GA 5. Фридрих Ницше. Борец против своего времени (Штайнер) - страница 81

Так что для того, чтобы выразить мое отношение к Ницше, я также мог прибегнуть к тем словам, в которых он сам сформулировал свое отношение к Шопенгауэру{83}: «Я вхожу в число тех читателей Ницше, которые с первой же прочитанной его страницы со всей определенностью знают, что они прочитают каждую страницу, вышедшую из‑под его пера, прислушаются ко всякому его слову. Мое доверие к нему возникло сразу же… Я понимал его, словно он писал именно для меня: выражусь так, понятно, пускай даже мои слова прозвучат нескромно и глупо».

Короче говоря, прежде, чем я приступил к написанию этой книги, как‑то раз в Архиве Шиллера и Гёте появилась сестра Ницше, Элизабет Фёрстер–Ницше. Именно тогда она предпринимала первые шаги по учреждению архива Ницше и желала осведомиться, как устроен Архив Шиллера и Гёте. Вскоре после этого в Веймаре появился также и издатель трудов Ницше Фриц Кёгель, и мы познакомились.
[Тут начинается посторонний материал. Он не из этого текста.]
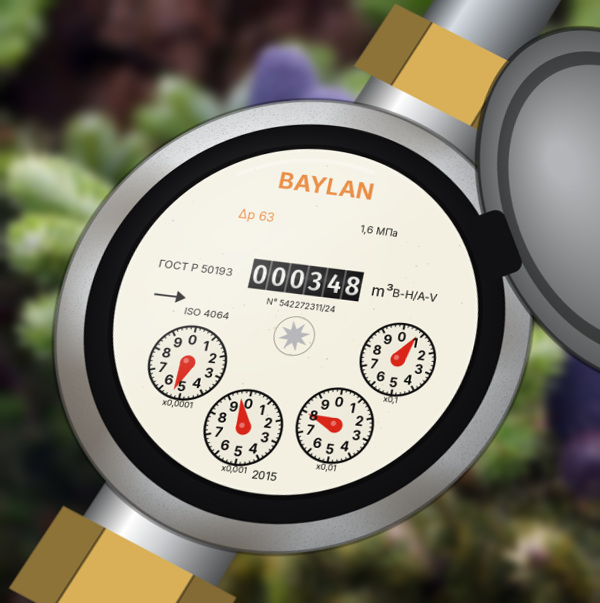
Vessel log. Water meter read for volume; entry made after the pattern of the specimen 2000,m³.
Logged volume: 348.0795,m³
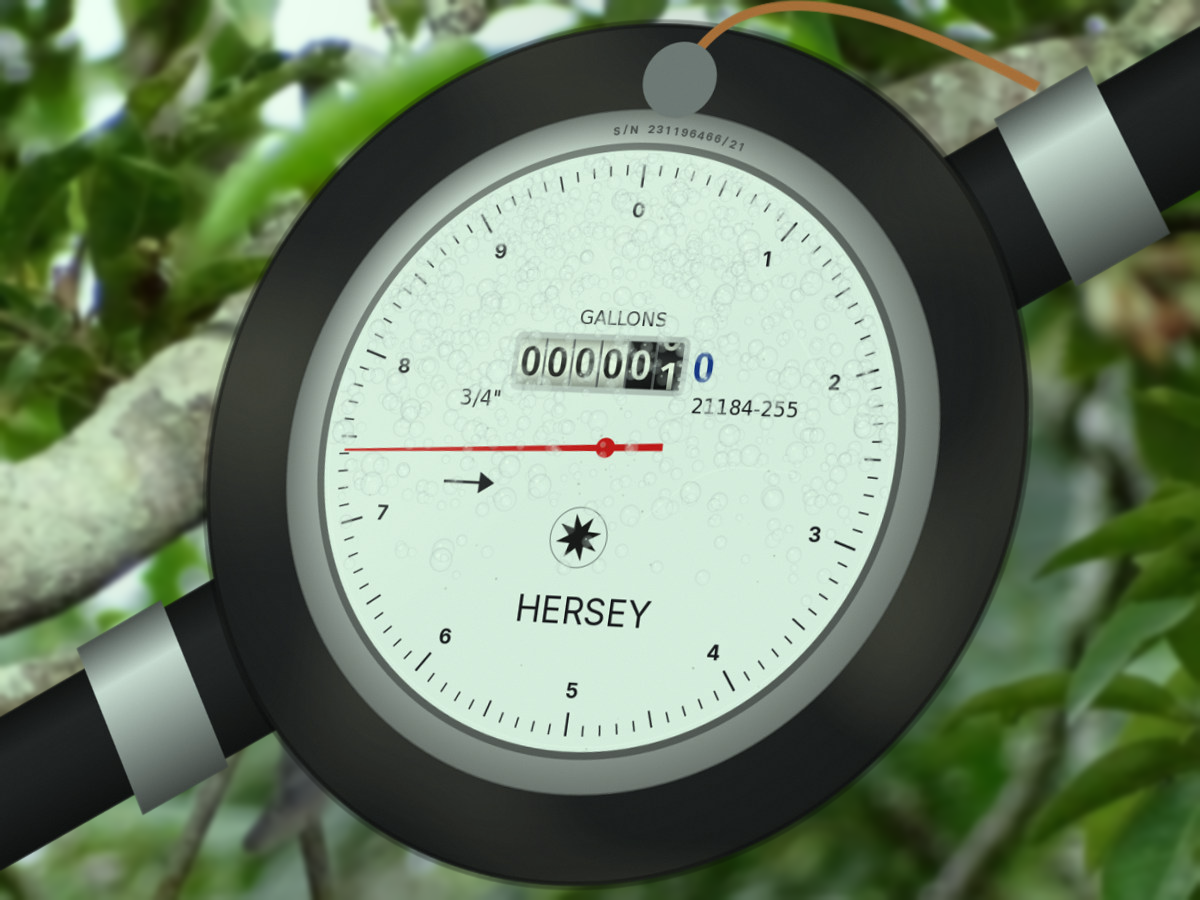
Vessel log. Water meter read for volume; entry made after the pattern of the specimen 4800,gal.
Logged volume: 7.4,gal
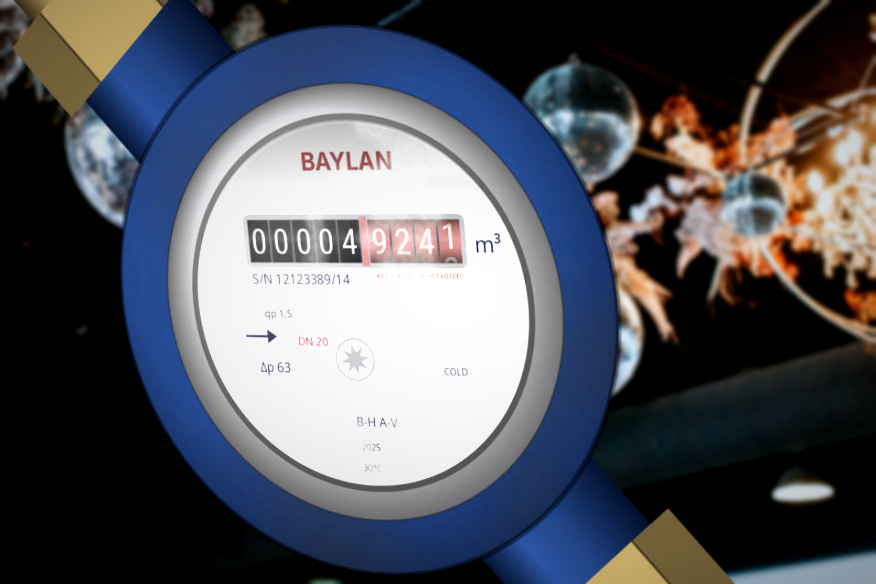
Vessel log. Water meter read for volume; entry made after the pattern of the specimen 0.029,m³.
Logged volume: 4.9241,m³
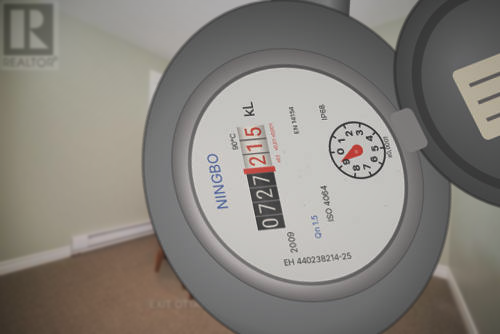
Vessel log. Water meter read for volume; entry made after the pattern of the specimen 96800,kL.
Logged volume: 727.2149,kL
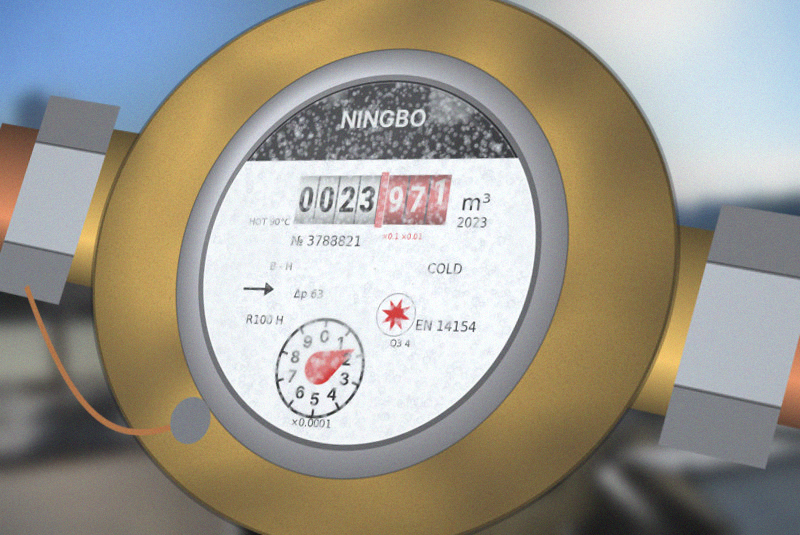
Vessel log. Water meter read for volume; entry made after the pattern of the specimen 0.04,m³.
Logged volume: 23.9711,m³
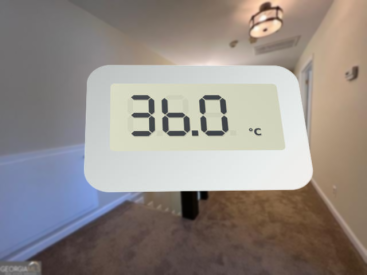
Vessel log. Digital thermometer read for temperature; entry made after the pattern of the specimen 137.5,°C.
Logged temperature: 36.0,°C
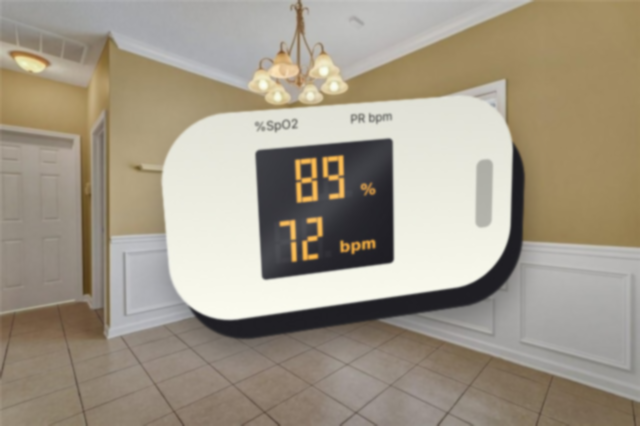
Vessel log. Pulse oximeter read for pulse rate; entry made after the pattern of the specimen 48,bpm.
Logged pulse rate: 72,bpm
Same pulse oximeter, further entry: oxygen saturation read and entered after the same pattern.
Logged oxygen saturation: 89,%
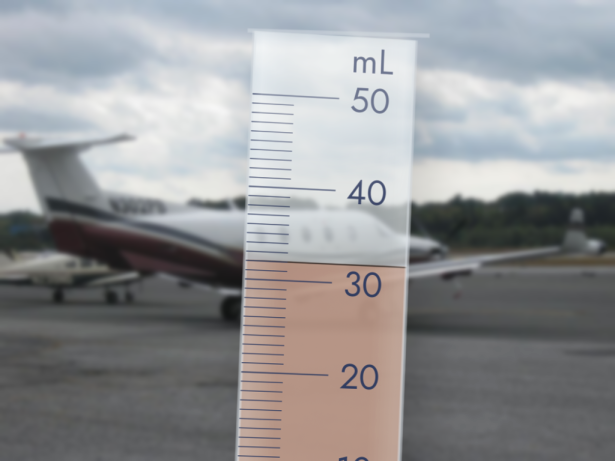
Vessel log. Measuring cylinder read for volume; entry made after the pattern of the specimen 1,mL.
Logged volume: 32,mL
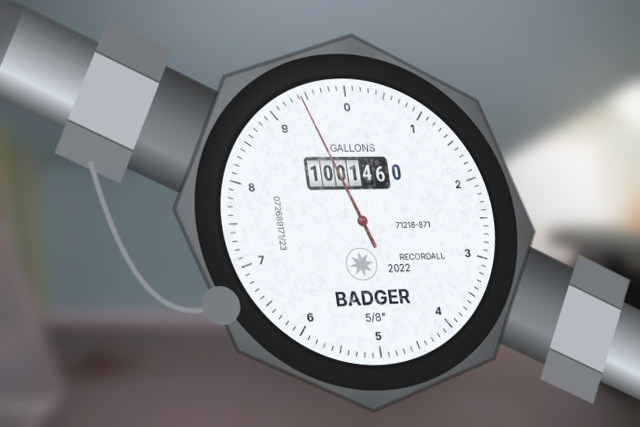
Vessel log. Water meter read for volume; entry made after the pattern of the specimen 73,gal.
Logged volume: 1001459.4,gal
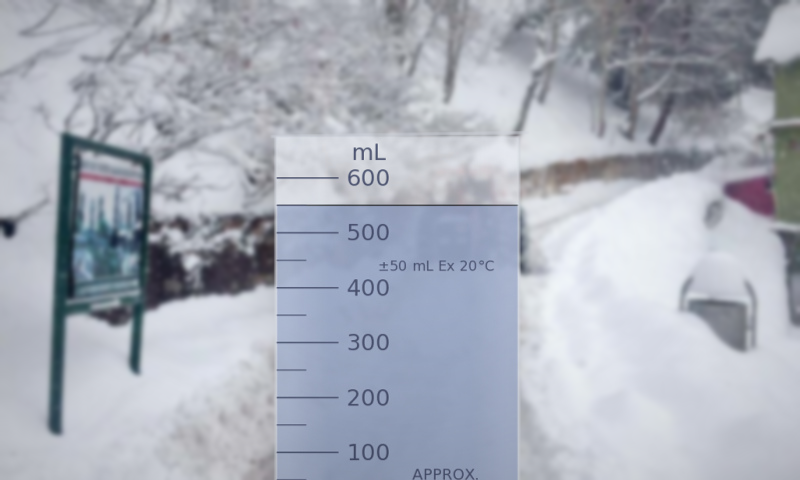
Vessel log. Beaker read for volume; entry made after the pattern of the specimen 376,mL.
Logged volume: 550,mL
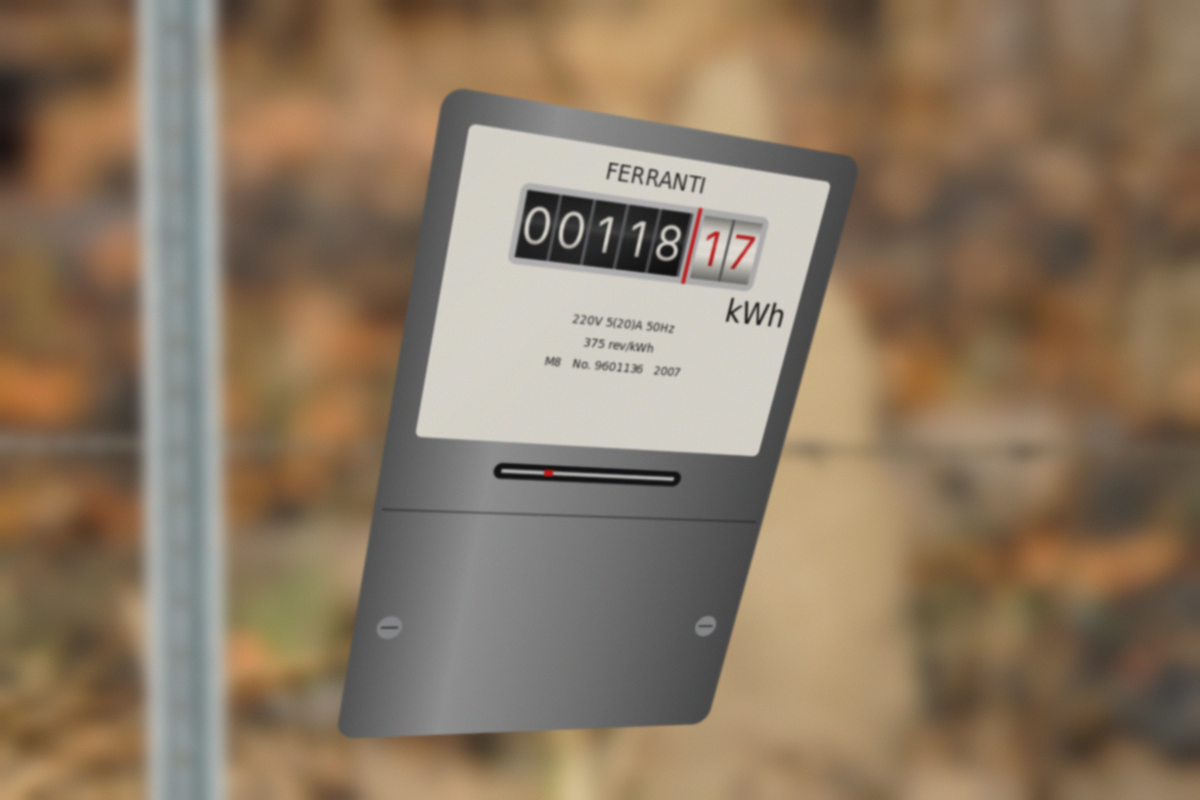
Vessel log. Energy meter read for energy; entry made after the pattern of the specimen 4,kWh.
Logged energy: 118.17,kWh
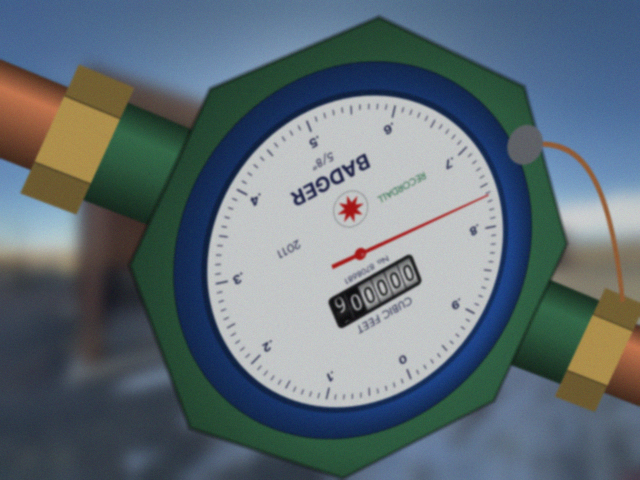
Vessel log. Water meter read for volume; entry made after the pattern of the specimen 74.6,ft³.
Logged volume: 5.76,ft³
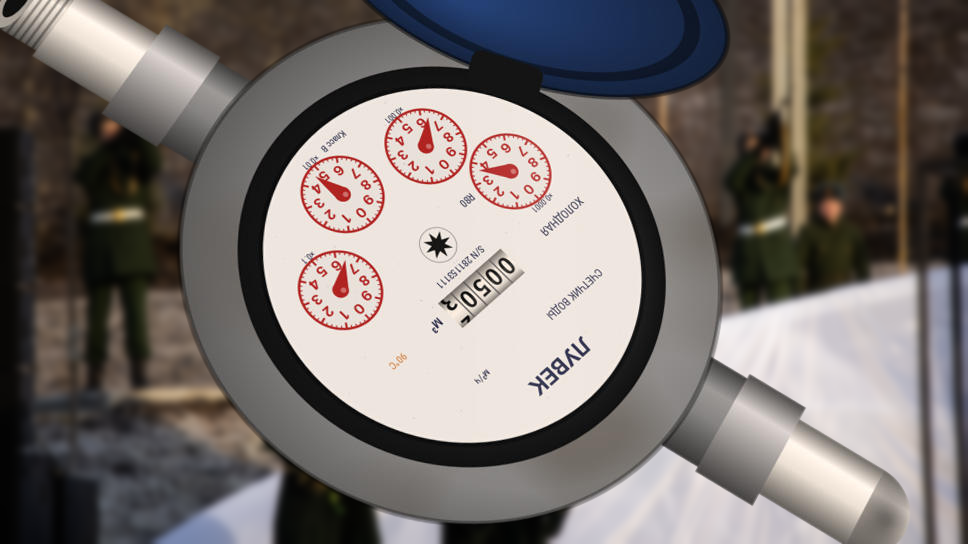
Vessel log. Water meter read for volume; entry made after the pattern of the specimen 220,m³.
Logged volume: 502.6463,m³
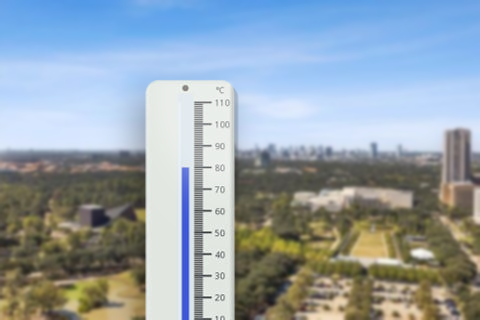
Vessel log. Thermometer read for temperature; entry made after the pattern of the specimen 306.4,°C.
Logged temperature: 80,°C
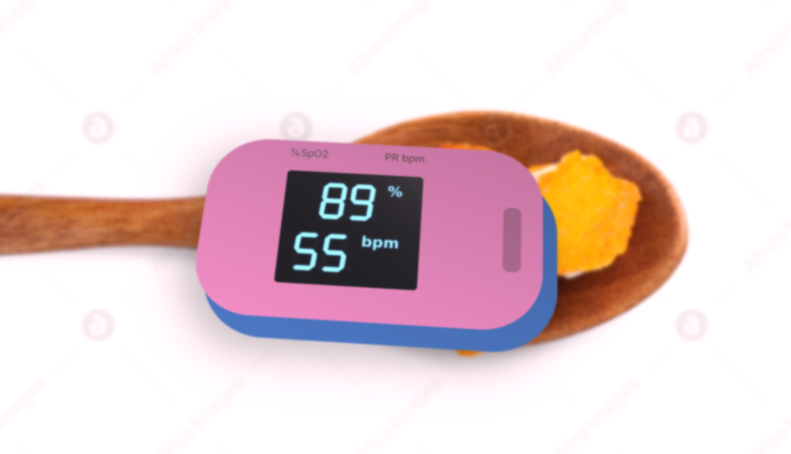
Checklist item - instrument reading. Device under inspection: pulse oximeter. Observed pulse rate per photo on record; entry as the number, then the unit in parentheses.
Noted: 55 (bpm)
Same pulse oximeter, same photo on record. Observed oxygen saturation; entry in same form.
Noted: 89 (%)
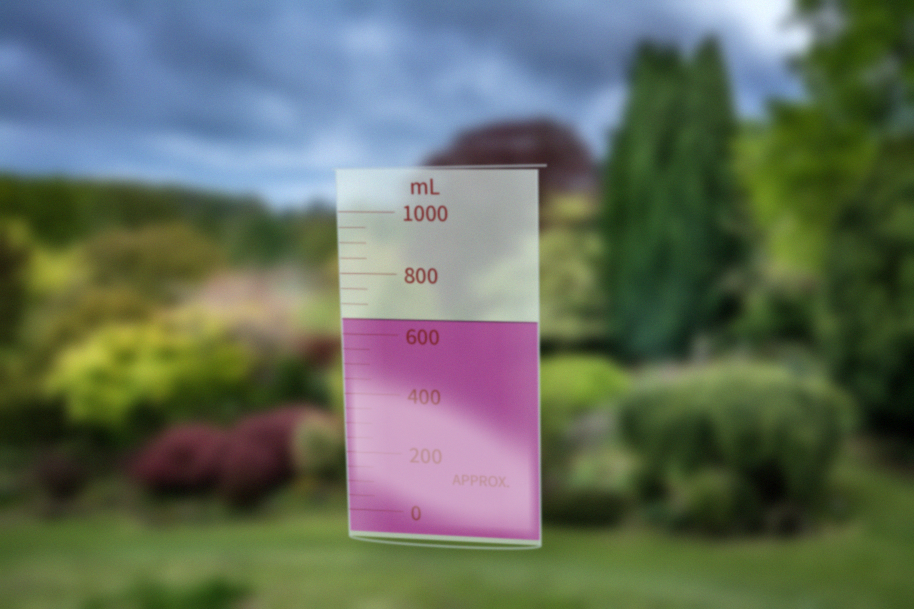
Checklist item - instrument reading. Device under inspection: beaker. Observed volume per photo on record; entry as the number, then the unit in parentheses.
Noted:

Позднее у меня произошел тяжелейший конфликт с г–жой Элизабет Фёрстер–Ницше. Но тогда ее живой, обаятельный характер вызвал у меня глубочайшую симпатию. Конфликт доставил мне невыразимые страдания; к нему повела довольно запутанная ситуация; я был вынужден защищаться от обвинений; мне известно, что все это было нужно затем, чтобы вследствие этого чудные часы, проведенные мной в Архиве Ницше в Наумбурге и Веймаре, оказались в моей памяти подернуты покрывалом горечи. И все же я благодарен г–же Фёрстер–Ницше за то, что в первый мой визит к ней (из многих, которые мне представилась возможность ей нанести) она ввела меня в комнату Фридриха Ницше. Поврежденный в рассудке лежал здесь на кушетке — в глаза бросался его прекрасный лоб, лоб одновременно художника и мыслителя. То были первые послеполуденные часы. Эти глаза, которые при нынешней притушенности все еще создавали впечатление одухотворенности, были способны лишь сделать снимок окружающей обстановки, но доступа к его душе снимок этот более не имел. Можно было стоять здесь же, а Ницше ничего о том не ведал. И все же при взгляде на одухотворенный облик можно было подумать, что перед тобой внешнее выражение души, погруженной в раздумья на протяжении всей первой половины дня, а теперь собравшейся сколько‑то отдохнуть. Внутреннее потрясение, охватившее мою душу, должно было означать, что оно перетекает в понимание гения, взгляд которого был направлен на меня, однако меня не замечал. Пассивность этого взгляда, долгое время сохранявшего неподвижность, вела к пониманию своего собственного взгляда, принуждавшего действовать душевную энергию глаза в условиях, когда на глаза ничего не попадалось.